My husband is many things. One of those things is a good sport. Which is why he’s okay with me putting things like 8 Signs Your Husband is Annoying Your Around The House and The Top 10 Ways to Get Your Husband to Leave Work on Time all over the interweb. (And despite what some commenters said about my passive-aggressiveness and the state of my marriage in relation to that, my marriage is rock solid and I think one of the main reasons is we both have a sense of humor).
Gabe’s philosophy is — if it’s true, you can write about it. Although I do recognize some limits. Yes, even me.
One of Gabe’s more dominant traits is that he’s exceptionally a little bit obsessive-compulsive.
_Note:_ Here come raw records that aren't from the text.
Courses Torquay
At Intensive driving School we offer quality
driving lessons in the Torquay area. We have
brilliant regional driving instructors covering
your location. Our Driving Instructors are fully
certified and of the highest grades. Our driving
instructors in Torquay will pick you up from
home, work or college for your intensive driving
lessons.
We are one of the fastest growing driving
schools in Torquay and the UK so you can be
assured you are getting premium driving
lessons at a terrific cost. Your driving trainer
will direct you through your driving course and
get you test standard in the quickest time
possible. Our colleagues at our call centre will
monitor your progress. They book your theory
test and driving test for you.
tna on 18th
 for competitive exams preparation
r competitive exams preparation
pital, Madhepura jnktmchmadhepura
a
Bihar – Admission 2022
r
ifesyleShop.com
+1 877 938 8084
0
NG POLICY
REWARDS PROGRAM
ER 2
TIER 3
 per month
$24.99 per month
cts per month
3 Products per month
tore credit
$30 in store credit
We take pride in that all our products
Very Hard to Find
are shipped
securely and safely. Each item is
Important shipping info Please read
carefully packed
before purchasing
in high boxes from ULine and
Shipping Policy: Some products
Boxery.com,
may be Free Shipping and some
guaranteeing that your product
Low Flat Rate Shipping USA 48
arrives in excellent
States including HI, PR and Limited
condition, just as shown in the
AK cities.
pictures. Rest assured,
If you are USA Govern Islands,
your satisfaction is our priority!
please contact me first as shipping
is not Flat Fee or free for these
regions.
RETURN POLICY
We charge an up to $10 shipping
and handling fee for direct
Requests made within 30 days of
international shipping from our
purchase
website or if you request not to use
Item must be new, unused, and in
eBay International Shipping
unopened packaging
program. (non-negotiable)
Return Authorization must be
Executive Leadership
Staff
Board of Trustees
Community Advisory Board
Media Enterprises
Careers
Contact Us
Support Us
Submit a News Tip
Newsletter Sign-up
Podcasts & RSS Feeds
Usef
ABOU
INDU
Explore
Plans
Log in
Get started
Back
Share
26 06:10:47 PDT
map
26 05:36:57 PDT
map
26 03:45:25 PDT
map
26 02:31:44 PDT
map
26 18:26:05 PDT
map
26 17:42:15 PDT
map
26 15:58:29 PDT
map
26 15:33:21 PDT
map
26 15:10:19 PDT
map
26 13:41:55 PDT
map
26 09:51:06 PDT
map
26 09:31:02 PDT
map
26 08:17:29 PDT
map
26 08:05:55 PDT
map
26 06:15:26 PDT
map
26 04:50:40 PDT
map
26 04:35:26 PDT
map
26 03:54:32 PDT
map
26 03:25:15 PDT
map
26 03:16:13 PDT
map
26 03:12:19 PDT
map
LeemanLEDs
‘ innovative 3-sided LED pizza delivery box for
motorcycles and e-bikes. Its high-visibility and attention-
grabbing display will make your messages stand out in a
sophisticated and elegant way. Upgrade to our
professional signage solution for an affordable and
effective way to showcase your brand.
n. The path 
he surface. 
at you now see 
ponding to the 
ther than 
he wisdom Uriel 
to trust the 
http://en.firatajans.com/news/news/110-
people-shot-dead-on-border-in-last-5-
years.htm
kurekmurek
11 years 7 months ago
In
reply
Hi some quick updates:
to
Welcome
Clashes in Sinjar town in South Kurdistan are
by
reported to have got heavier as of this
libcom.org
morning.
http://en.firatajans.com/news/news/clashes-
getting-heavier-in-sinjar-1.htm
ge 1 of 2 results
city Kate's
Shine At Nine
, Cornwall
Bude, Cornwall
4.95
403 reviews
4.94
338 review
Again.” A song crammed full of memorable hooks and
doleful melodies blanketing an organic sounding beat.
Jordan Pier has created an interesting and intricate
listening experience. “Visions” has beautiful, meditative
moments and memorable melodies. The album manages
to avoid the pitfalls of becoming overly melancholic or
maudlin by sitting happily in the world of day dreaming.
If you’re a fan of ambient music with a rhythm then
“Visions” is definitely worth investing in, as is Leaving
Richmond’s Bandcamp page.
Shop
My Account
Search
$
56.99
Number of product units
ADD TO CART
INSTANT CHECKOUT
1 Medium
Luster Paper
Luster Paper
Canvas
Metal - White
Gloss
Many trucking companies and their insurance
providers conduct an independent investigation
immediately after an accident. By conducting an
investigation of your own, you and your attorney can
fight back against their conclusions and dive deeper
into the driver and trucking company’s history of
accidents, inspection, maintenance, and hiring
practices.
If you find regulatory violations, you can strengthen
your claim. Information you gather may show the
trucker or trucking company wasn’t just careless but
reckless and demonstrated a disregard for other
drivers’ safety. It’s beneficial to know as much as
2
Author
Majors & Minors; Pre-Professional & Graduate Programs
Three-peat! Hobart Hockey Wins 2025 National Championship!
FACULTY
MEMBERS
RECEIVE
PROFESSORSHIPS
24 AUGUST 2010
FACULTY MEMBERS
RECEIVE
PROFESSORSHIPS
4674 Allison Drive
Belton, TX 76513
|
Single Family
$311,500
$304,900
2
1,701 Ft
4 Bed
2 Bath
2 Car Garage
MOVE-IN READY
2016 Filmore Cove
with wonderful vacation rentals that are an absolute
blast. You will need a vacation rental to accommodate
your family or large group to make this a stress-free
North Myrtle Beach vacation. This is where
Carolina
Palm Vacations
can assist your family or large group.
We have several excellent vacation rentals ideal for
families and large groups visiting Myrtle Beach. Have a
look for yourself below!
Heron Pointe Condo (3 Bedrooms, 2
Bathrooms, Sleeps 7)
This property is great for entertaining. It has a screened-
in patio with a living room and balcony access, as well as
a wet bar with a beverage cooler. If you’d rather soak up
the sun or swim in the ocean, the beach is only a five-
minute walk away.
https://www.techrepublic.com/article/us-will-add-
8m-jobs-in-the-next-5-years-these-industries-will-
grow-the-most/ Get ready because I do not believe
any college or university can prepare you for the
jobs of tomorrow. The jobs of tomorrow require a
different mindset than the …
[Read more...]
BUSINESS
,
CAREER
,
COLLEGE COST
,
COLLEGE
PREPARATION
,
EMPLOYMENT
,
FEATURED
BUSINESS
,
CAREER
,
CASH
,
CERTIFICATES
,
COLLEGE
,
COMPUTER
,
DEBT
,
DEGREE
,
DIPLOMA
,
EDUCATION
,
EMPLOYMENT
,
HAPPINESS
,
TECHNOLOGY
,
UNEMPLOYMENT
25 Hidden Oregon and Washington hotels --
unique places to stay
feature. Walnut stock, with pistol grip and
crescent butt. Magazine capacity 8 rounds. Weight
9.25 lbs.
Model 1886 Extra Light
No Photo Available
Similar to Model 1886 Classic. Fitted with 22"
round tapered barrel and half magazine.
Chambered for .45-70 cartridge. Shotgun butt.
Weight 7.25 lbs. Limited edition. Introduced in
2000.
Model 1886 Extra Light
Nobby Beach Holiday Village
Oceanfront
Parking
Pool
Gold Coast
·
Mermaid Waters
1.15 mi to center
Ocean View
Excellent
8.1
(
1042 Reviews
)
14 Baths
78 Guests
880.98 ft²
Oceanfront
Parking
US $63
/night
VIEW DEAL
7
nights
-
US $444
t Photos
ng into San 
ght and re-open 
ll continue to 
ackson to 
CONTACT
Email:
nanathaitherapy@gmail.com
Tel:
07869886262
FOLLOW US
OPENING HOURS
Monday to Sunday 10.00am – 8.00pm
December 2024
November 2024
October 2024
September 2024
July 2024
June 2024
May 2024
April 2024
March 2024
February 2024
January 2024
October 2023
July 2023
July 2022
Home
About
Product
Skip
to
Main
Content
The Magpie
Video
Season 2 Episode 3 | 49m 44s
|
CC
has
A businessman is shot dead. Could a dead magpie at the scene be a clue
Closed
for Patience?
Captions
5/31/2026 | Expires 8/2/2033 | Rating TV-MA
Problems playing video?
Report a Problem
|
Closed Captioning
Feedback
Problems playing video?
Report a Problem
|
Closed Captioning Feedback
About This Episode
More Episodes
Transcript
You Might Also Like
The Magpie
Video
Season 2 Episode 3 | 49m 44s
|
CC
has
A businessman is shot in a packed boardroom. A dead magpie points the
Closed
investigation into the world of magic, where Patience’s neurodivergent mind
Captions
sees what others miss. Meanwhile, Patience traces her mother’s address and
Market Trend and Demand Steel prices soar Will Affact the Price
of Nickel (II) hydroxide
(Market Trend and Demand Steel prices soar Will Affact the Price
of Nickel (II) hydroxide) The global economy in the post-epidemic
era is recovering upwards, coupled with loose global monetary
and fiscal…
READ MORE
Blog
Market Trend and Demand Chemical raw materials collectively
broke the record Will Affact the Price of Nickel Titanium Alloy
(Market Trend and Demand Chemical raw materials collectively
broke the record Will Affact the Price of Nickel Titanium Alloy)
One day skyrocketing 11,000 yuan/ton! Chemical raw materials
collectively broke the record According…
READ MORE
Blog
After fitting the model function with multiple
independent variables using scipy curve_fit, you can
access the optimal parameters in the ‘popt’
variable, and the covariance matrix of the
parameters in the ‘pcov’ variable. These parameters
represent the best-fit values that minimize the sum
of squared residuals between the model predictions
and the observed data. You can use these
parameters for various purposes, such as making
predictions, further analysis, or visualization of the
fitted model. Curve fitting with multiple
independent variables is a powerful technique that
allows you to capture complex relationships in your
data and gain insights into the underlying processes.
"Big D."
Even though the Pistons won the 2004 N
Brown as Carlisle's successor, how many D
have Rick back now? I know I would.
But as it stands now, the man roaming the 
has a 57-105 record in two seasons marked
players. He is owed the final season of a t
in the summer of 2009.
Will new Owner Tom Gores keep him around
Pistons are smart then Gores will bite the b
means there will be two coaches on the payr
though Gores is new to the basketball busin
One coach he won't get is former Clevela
This trait often expresses itself in him obsessively and even unconsciously moving things around our house in an effort to control his uncontrollable environment.
When we met, he was a drummer in a touring rock band. He DID NOT obsess about picking things up. Not even a little. He was, like laid-back, dude.
But then we got married, he started law school (an existence much more encouraging to obsessive-compulsiveness) and those habits began to creep out.
But honestly, I wouldn’t have even called it obsessive-compulsiveness then. I’d have just said he was turning out to be “neater” than I’d thought he was before we got married.
Once we’d been married a couple of years, we reached a bit of a turning point. Something came into our lives that really exacerbated his tendencies. That “thing” is named Asher. Something about the complete chaos of babies and small children really brought out his need to control his environment. It was probably the complete chaos. So yeah. Chaos. Wait. What was I saying?
No matter what Gabe did, shit was always out of place. He’d pick up toys, blankets, clean and dirty laundry, dishes, random papers and bills and all kinds of other stuff lying about and put it away (even if putting it away just meant shoving it in a drawer). And no matter how often he did this, it would all magically reappear. All over the floor, the counters, tables, the bed…
Now 5 years later, we have 2 children and quadruple the mess. The poor guy comes home from work and almost immediately starts picking up clutter and trying to put it away. I say “trying” because there’s so much random shit everywhere — much of it with no place that it actually belongs — that he often just picks up something (like a random piece of the kid’s graded homework that’s sitting out) and just carries it from room to room with a glazed look in his eyes.
He literally does this all the time without any sort of consciousness that he’s doing it. He’ll be in the middle of a conversation with me and he’ll just pick up a piece of crap sitting on the coffee table and walk around the house in a zombie state with it outstretched in front of him. Must. Put. This. In. Rightful. Place. Where. Is. Rightful. Place?
So, to show my deep, wifely sympathy for his issues, I decided to rate his pathology.
A couple nights ago, I saw him in the kitchen doing his nightly picking up and wiping down routine. I’d sat a spaghetti squash out on the counter because it needed to be used and this is the only way I can remember that (mom brain). I saw him pick it up and put it back in the fruit bowl. Then he grabbed the garbage and took it outside.
I jumped up, ran into the kitchen, put one slash mark on the spaghetti squash and put it back out on the counter.
Gabe came back through the front door, put a new trash bag in the garbage can, picked up the spaghetti squash and put it back into the fruit bowl without even realizing he’d just put in there 60 seconds before.
A few minutes later, he took our kindergartner upstairs to bed. I put another slash mark on the squash and put it back out on the counter.
For 24 hours, I continued to mark the squash and move it back out of the bowl. Gabe continued to not notice that a big yellow vegetable had somehow acquired both sharpee marks and its own legs and kept putting it back.
Finally, he came stomping into the bedroom with the squash in one hand and a middle finger in the other one. ”Are you putting this out on the counter on purpose and marking it every time I put it back?”
I laughed. Hard. Guffawed even.
He laughed too (even though he’s not laughing in this photo). See, I told you he was a good sport.
So he scored a “6″ on my special homemade obsessive-compulsive scale. However, his score is extremely unreliable since there was cheating involved. Had our kindergartner not noticed the slash marks first and asked him why that “yellow thing” had a 6 on it, Gabe’s score would’ve been off the charts. Trust.
I guarantee Gabe would’ve put it back at least 6 more times before he noticed.
This seems like a good time for some bitches to tell me how lucky I am to have a husband who comes home and cleans while I slink around putting sharpee marks on spaghetti squash and, oh I don’t know, shoving bonbons up my ass.
Guess what? You’re right. I’ll let you guess about which parts.